*Text block*:
Wagner played for Germany at the 2017 FIBA U16 European Championship in Podgorica, Montenegro. In five games, he averaged 7.4 points per game as his team finished in 13th place. In 2018, Wagner averaged six points per game and helped Germany win the gold medal at the Albert Schweitzer Tournament, an under-18 competition in Mannheim, Germany. In the 2019 FIBA U18 European Championship in Volos, Greece, he averaged 13 points and 4.8 rebounds per game, leading his team to 11th place. He missed one game with a back injury. In EuroBasket 2022, he averaged 16.1 points and 4 rebounds per game, beating Poland in his home city of Berlin to take home bronze for Germany.

In 2023, Wagner became world champion, winning gold at the 2023 FIBA Basketball World Cup with the German national team. It was the first time that Germany won this event. In recognition of his individual play, Wagner was named to the All-FIBA World Cup Second Team.

*Task description*:
Using the text on Wagner's national-team career, answer these questions.
1. In which city and country was the 2019 FIBA U18 European Championship held?
2. Which team did Germany beat in Berlin to take bronze at EuroBasket 2022?
3. What individual honor did Wagner receive at the 2023 FIBA Basketball World Cup?

[Saved entries]
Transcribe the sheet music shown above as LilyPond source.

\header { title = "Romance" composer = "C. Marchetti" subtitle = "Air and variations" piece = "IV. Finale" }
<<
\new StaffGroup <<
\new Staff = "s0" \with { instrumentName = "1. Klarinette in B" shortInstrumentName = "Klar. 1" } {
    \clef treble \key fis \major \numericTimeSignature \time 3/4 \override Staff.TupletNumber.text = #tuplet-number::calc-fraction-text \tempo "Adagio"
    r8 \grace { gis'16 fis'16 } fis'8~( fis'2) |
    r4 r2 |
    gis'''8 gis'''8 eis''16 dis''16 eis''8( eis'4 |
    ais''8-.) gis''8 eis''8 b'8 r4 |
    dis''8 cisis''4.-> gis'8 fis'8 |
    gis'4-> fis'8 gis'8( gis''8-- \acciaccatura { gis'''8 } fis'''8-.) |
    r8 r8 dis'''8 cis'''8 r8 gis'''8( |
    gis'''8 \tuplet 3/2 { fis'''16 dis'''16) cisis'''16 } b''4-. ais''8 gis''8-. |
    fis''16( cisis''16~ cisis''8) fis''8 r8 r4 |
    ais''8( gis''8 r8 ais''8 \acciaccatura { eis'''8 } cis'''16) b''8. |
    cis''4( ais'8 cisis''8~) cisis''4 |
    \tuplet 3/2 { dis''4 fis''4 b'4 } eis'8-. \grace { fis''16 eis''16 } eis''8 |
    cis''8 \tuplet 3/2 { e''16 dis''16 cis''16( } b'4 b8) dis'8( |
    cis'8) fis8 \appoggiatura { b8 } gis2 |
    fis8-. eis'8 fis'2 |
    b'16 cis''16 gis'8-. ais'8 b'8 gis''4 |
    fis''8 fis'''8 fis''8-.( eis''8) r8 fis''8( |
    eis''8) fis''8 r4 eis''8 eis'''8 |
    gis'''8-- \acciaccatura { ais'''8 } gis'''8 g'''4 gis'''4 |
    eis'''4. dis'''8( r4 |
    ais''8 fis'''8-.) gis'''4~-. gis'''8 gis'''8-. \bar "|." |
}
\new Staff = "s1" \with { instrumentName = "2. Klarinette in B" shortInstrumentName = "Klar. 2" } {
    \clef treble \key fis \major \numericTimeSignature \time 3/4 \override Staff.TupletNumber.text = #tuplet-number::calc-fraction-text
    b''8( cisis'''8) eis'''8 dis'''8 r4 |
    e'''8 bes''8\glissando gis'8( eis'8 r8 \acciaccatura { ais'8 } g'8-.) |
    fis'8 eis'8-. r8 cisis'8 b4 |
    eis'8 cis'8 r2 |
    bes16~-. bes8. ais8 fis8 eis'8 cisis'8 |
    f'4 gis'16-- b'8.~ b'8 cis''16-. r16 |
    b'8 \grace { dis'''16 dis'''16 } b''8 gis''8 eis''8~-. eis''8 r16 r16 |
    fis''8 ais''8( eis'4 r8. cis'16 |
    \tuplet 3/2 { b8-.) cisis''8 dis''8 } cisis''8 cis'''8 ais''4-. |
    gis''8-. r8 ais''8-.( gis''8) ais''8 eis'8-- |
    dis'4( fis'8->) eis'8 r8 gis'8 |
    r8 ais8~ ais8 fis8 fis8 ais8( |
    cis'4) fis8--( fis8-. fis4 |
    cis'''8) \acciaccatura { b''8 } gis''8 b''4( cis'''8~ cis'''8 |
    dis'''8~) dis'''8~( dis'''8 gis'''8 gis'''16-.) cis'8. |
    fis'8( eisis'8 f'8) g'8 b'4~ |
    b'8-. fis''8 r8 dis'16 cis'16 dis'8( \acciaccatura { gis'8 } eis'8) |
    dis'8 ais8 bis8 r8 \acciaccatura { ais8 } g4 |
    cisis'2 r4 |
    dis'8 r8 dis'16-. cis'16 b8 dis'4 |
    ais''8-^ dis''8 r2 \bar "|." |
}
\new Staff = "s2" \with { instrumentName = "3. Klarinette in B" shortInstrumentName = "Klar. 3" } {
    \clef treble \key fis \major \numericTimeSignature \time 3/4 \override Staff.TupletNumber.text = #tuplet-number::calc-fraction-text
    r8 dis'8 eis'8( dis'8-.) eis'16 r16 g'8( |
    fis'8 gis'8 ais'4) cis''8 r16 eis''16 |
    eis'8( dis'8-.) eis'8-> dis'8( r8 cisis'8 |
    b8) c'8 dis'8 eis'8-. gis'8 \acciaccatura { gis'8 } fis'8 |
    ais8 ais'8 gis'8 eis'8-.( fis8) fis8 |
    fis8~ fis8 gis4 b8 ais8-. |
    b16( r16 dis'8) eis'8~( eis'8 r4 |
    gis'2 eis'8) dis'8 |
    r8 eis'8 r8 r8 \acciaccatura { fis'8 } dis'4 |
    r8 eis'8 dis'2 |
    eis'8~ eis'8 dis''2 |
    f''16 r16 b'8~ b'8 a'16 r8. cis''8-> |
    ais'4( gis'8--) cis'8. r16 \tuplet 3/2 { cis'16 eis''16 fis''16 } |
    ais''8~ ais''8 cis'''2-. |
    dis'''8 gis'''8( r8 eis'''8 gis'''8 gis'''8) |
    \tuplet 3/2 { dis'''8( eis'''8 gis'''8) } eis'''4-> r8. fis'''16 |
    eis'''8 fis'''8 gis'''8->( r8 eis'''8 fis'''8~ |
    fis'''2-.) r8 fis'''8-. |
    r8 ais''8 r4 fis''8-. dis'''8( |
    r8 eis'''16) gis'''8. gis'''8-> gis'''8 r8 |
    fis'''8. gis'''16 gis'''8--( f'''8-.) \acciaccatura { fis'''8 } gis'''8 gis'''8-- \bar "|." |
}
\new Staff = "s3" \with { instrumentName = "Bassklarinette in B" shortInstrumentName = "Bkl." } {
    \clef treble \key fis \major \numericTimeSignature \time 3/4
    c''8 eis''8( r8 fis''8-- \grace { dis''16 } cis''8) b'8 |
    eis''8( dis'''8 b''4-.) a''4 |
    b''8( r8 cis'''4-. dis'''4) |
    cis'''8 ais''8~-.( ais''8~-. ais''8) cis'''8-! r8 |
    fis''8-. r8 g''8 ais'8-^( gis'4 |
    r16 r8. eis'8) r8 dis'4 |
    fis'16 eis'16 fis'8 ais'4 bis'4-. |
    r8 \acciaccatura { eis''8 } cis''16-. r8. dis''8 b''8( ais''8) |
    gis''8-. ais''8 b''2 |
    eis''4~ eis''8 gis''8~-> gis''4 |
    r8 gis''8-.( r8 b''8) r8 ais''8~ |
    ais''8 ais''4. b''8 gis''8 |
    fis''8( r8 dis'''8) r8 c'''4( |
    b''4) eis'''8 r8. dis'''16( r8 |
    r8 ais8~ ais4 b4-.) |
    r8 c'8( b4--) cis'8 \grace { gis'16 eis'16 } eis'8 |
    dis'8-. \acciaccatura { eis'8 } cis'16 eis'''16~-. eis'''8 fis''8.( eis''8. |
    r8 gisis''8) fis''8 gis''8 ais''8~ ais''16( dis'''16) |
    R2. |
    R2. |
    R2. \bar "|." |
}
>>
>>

*Solved problem*:
1. Volos, Greece.
2. Poland.
3. He was named to the All-FIBA World Cup Second Team.